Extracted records
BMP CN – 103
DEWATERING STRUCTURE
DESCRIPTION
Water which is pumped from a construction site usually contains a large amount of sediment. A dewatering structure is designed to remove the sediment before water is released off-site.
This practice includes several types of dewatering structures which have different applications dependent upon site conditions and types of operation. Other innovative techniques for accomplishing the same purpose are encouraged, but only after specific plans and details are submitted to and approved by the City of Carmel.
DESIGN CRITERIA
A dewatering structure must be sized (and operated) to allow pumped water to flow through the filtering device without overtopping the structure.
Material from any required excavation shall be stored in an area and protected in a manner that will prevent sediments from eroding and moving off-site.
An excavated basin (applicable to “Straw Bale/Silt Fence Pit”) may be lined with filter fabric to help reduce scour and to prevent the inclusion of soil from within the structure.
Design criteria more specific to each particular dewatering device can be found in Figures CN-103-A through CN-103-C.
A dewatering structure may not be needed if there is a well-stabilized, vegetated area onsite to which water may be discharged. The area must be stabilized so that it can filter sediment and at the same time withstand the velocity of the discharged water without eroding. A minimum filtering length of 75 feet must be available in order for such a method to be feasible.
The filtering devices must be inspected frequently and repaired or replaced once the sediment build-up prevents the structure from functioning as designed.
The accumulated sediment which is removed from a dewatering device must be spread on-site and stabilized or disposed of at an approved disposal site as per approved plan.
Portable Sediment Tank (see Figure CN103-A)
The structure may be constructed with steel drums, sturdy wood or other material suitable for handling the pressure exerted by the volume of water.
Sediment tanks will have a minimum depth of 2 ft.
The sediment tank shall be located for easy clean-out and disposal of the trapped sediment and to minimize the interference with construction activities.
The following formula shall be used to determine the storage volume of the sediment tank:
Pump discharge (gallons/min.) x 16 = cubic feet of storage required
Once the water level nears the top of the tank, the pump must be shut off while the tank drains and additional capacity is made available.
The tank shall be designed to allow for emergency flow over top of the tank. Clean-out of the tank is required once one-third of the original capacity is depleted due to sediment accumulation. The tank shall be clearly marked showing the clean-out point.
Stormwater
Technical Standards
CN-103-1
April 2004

*PROBLEM TO SOLVE*. Repeat the data precisely, line by line.

*RESULT*.
BMP CN – 103
DEWATERING STRUCTURE
DESCRIPTION
Water which is pumped from a construction site usually contains a large amount of sediment. A dewatering structure is designed to remove the sediment before water is released off-site.
This practice includes several types of dewatering structures which have different applications dependent upon site conditions and types of operation. Other innovative techniques for accomplishing the same purpose are encouraged, but only after specific plans and details are submitted to and approved by the City of Carmel.
DESIGN CRITERIA
A dewatering structure must be sized (and operated) to allow pumped water to flow through the filtering device without overtopping the structure.
Material from any required excavation shall be stored in an area and protected in a manner that will prevent sediments from eroding and moving off-site.
An excavated basin (applicable to “Straw Bale/Silt Fence Pit”) may be lined with filter fabric to help reduce scour and to prevent the inclusion of soil from within the structure.
Design criteria more specific to each particular dewatering device can be found in Figures CN-103-A through CN-103-C.
A dewatering structure may not be needed if there is a well-stabilized, vegetated area onsite to which water may be discharged. The area must be stabilized so that it can filter sediment and at the same time withstand the velocity of the discharged water without eroding. A minimum filtering length of 75 feet must be available in order for such a method to be feasible.
The filtering devices must be inspected frequently and repaired or replaced once the sediment build-up prevents the structure from functioning as designed.
The accumulated sediment which is removed from a dewatering device must be spread on-site and stabilized or disposed of at an approved disposal site as per approved plan.
Portable Sediment Tank (see Figure CN103-A)
The structure may be constructed with steel drums, sturdy wood or other material suitable for handling the pressure exerted by the volume of water.
Sediment tanks will have a minimum depth of 2 ft.
The sediment tank shall be located for easy clean-out and disposal of the trapped sediment and to minimize the interference with construction activities.
The following formula shall be used to determine the storage volume of the sediment tank:
Pump discharge (gallons/min.) x 16 = cubic feet of storage required
Once the water level nears the top of the tank, the pump must be shut off while the tank drains and additional capacity is made available.
The tank shall be designed to allow for emergency flow over top of the tank. Clean-out of the tank is required once one-third of the original capacity is depleted due to sediment accumulation. The tank shall be clearly marked showing the clean-out point.
Stormwater
Technical Standards
CN-103-1
April 2004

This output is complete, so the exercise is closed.